I’ll say to them, “Hey guys, you got your work done today. Drop everything. Let’s sit down, let’s talk a little bit, and then let’s go out to recess together.” They don’t see it coming. It’s unconditional.

Whenever I can provide unconditional attention, I can teach kids that you don’t have to create a problem to get attention. That’s my biggest concern.

If I have a child who is at a Tier 2 or maybe even a Tier 3, really, really difficult, and they love to shoot hoops, and I find out that I have somebody in the building that’s willing to go shoot hoops with them for three or four times a day, and they don’t have to earn it, guess what? I put that into their schedule.

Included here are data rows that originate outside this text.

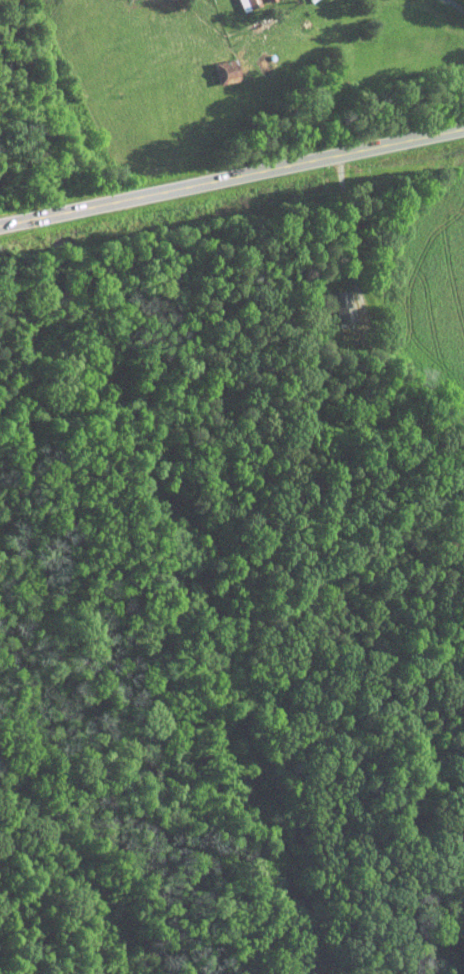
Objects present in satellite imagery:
building: (270, 0)
building: (247, 4)
road: (452, 5)
building: (224, 71)
road: (232, 176)
road: (347, 233)
building: (342, 309)

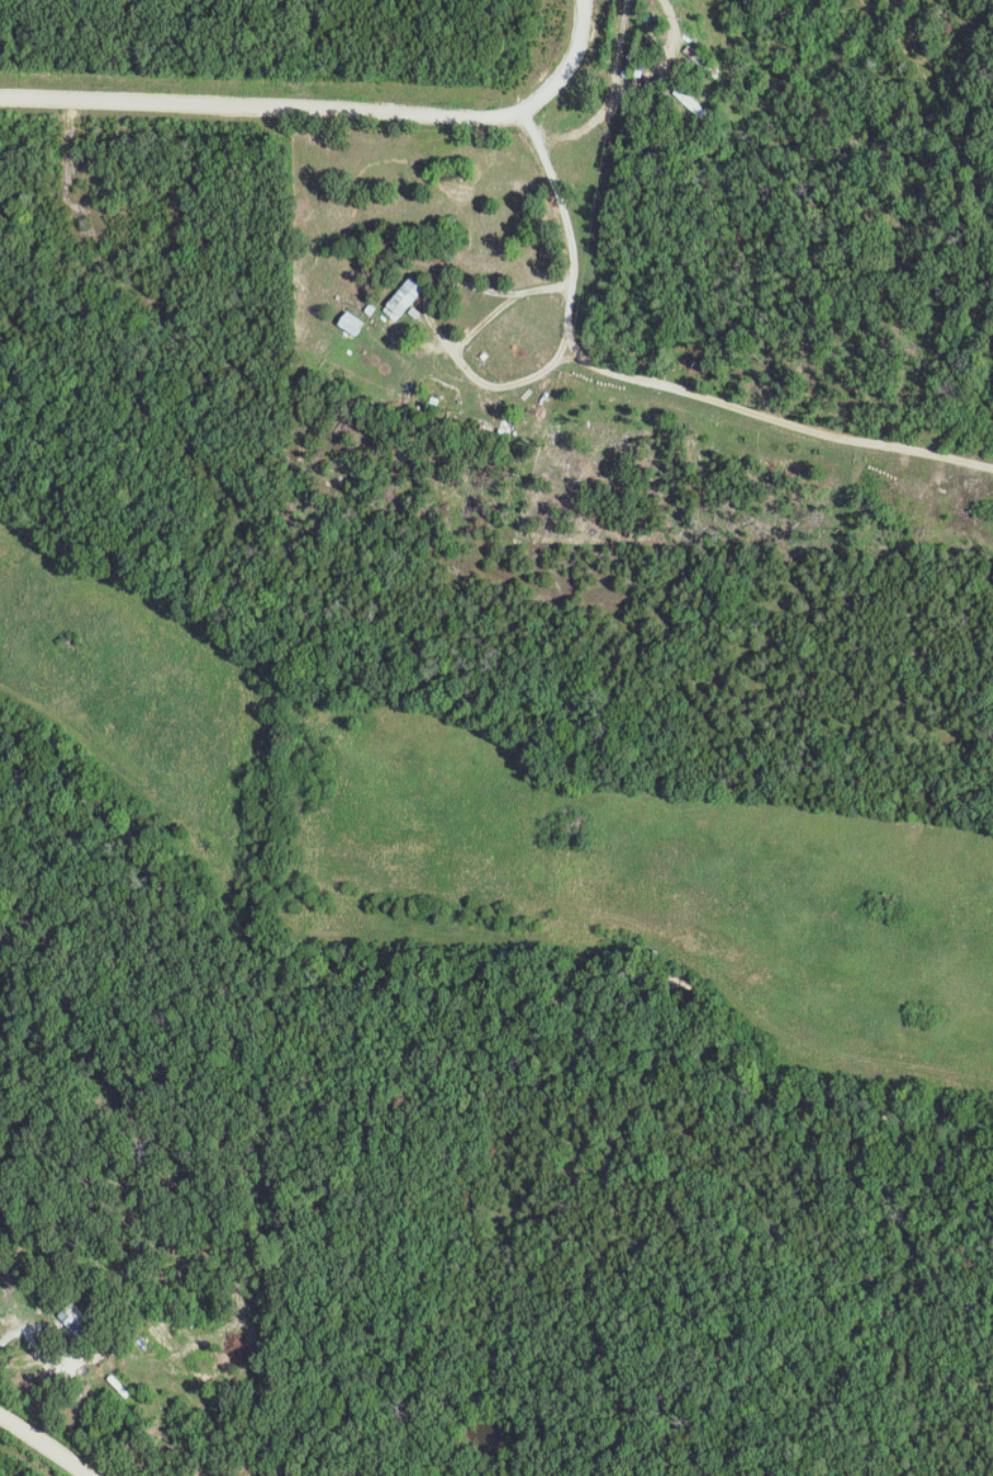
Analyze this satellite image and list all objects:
road: (327, 108)
building: (408, 299)
building: (355, 323)
road: (659, 383)
road: (45, 1443)

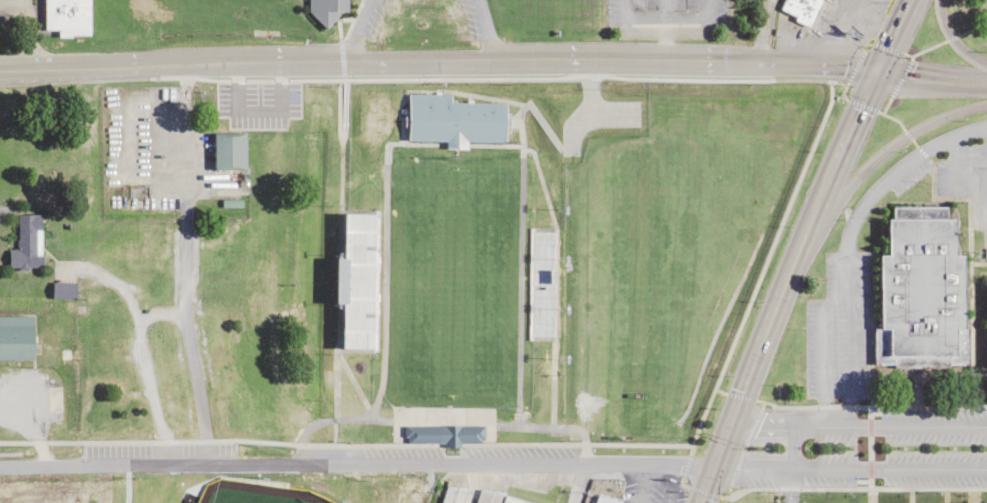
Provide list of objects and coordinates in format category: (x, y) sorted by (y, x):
building: (756, 4)
building: (325, 10)
building: (65, 14)
road: (952, 39)
road: (494, 61)
building: (374, 111)
building: (465, 122)
building: (227, 148)
road: (875, 155)
road: (845, 236)
building: (355, 240)
building: (25, 242)
road: (798, 248)
building: (541, 282)
building: (920, 286)
building: (61, 289)
building: (15, 336)
road: (931, 404)
road: (858, 423)
building: (443, 433)
road: (791, 462)
road: (356, 467)
road: (849, 468)
road: (907, 490)
building: (496, 497)
building: (597, 498)
building: (454, 501)
building: (974, 502)

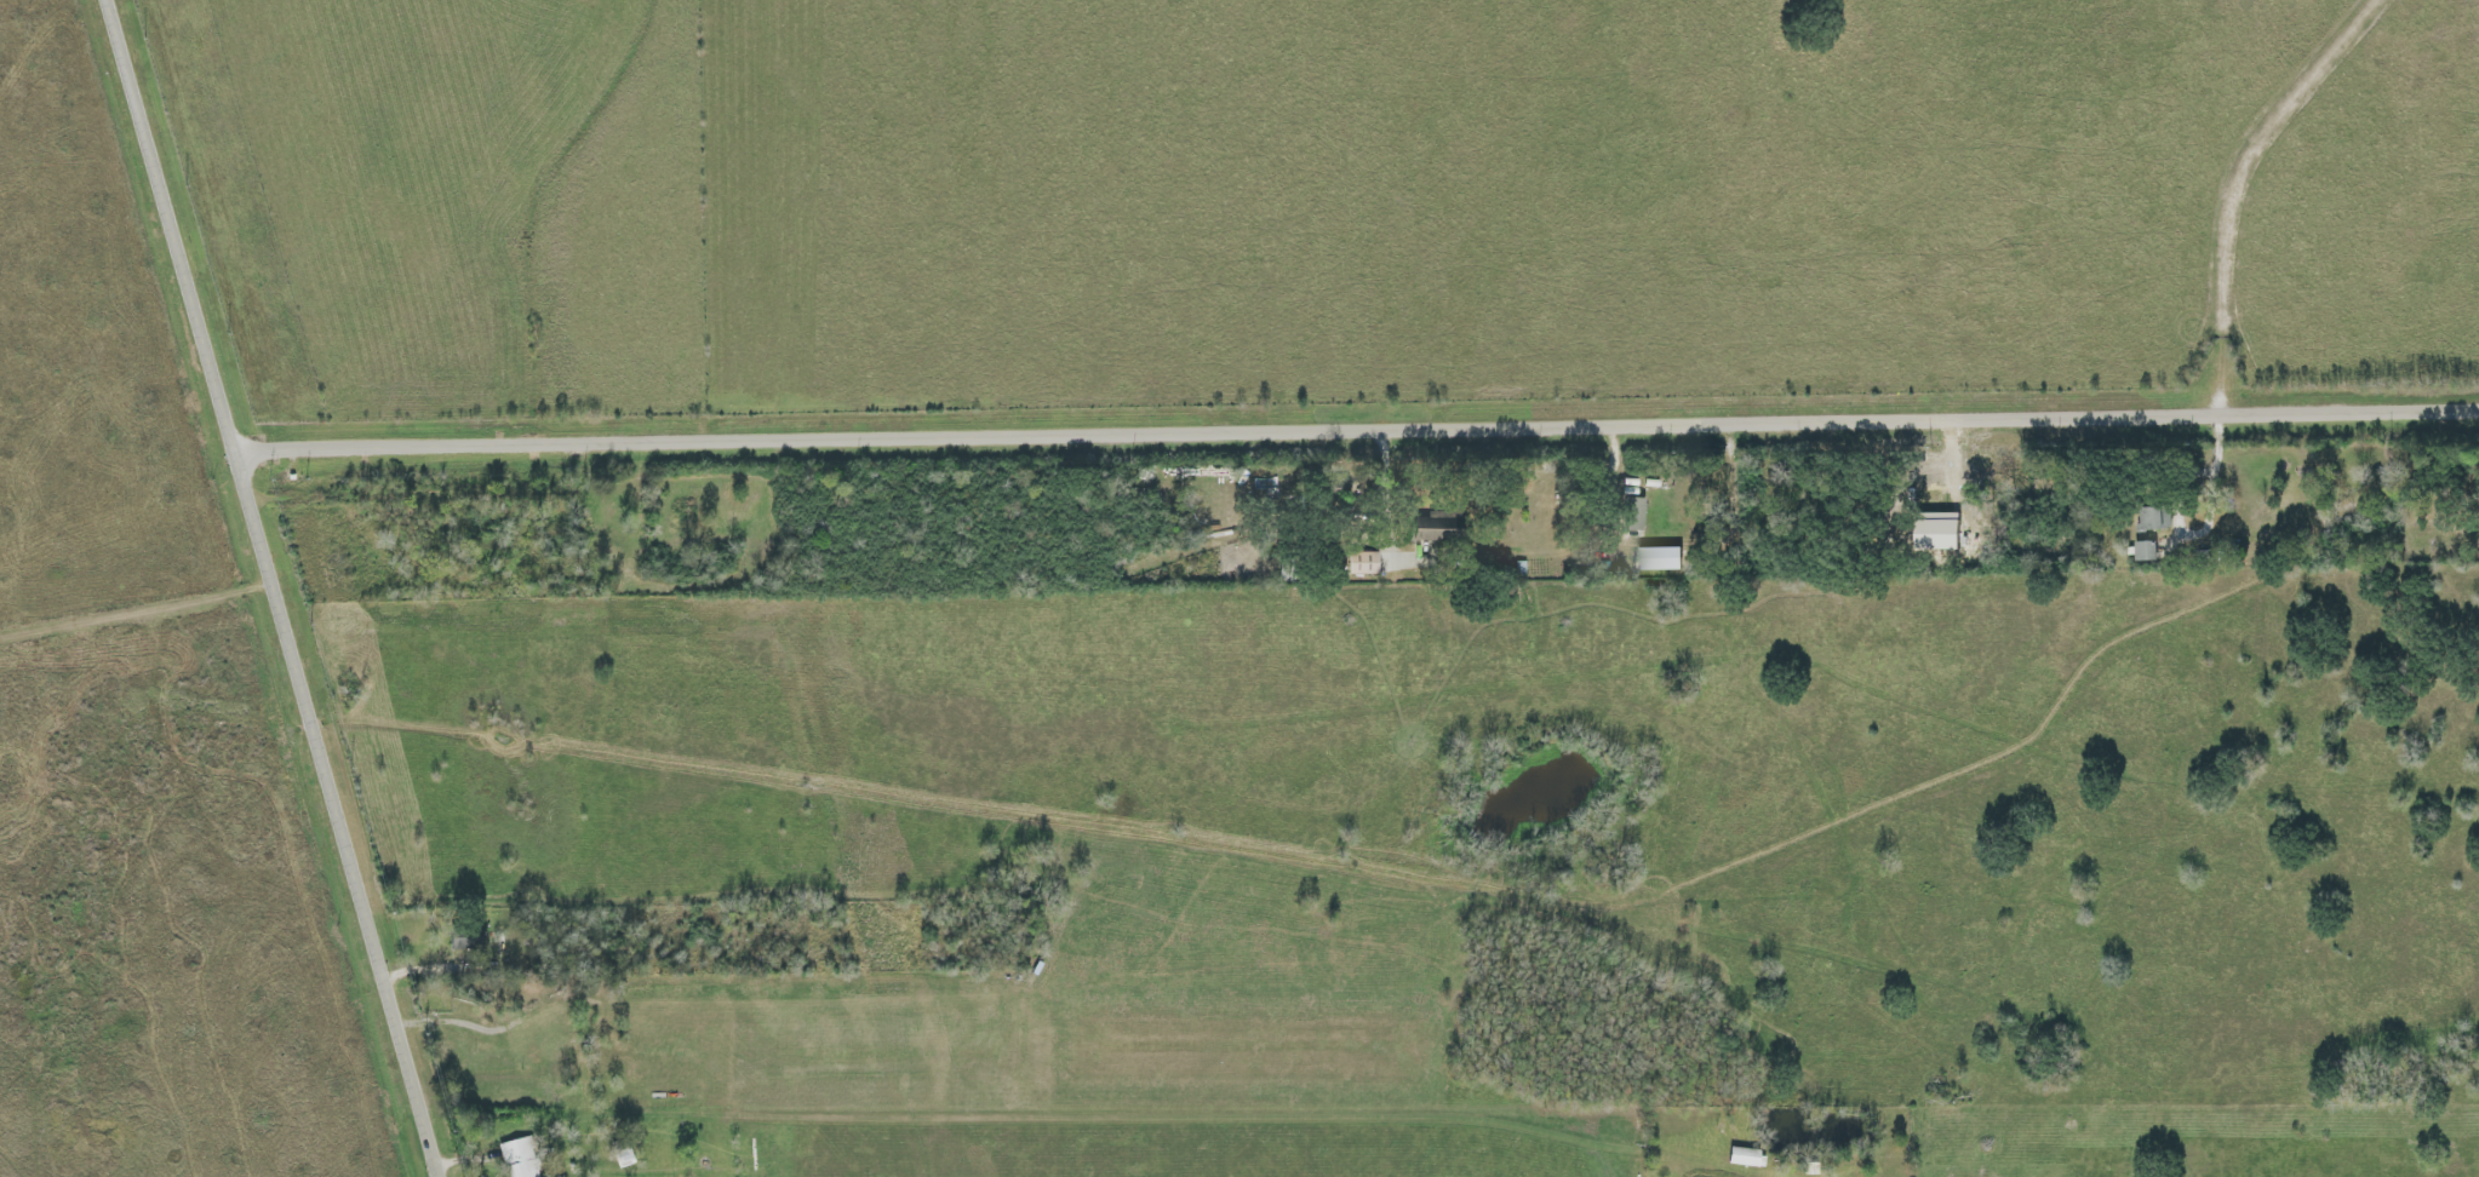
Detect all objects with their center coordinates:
road: (1358, 433)
road: (1383, 497)
building: (1634, 513)
building: (2156, 517)
building: (1437, 525)
building: (2146, 550)
building: (1660, 558)
building: (1361, 563)
road: (275, 588)
building: (1744, 1157)
building: (519, 1158)

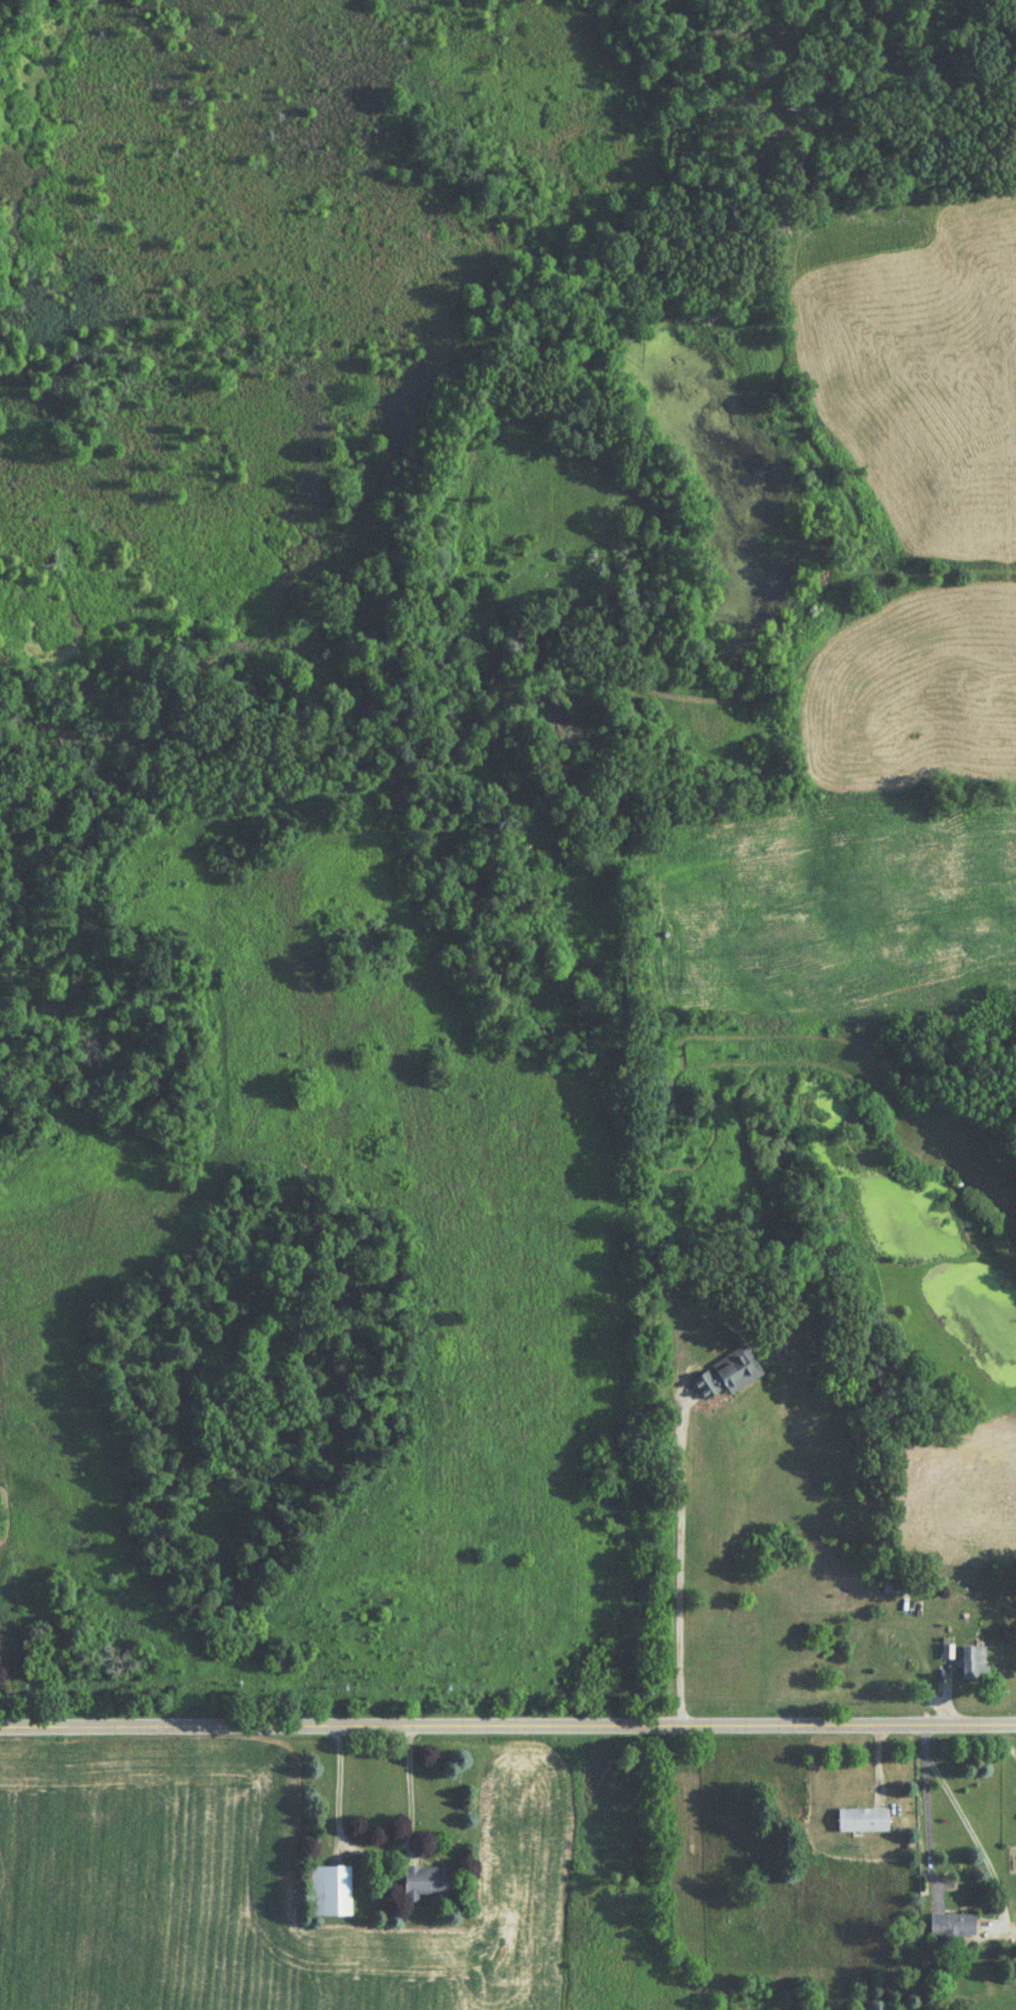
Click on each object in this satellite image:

After lunch, the rest of the class gets in the line that’s coming in and this kid goes and shoots hoops with some other teacher for five minutes during the day. They didn’t have to earn it. We don’t take it away from them either. It’s just there.

Then they start to think, their brain starts to say, whoa, this person shoots hoops with me four times a day, or maybe it’s just once a day, maybe it’s twice a week, whatever the needs are, and I didn’t have to do anything to get it. All of sudden, their behavior starts to change because they start to learn that I don’t have to misbehave to get it.

The problem with that is we don’t see it that way. We see it as that kid misbehaves and now he gets to go and play basketball with someone! Why would he be rewarded for bad behavior? That’s it! I’m done!

We don’t see it that way, but you see it’s not different than the kid who can’t read and they go and get a special reading instruction. Now they come in the classroom and they misbehave. We never say to that kid, “That’s it! No reading for you! You’re done! No reading group!” We never do that.

We might take away the unconditional attention. But if that’s really a legitimate intervention for that child, it’s just like taking away their reading, because that’s what they need. We’ve got to start to think about social/emotional interventions the same way we do reading, writing, and all the academic stuff.

If we do that, those kids are going to be more available for the academic stuff. That’s what I want. I want availability because you’re right, so many of our kids come in the building every day and they’re just not available for this stuff. How do we embed that into our day?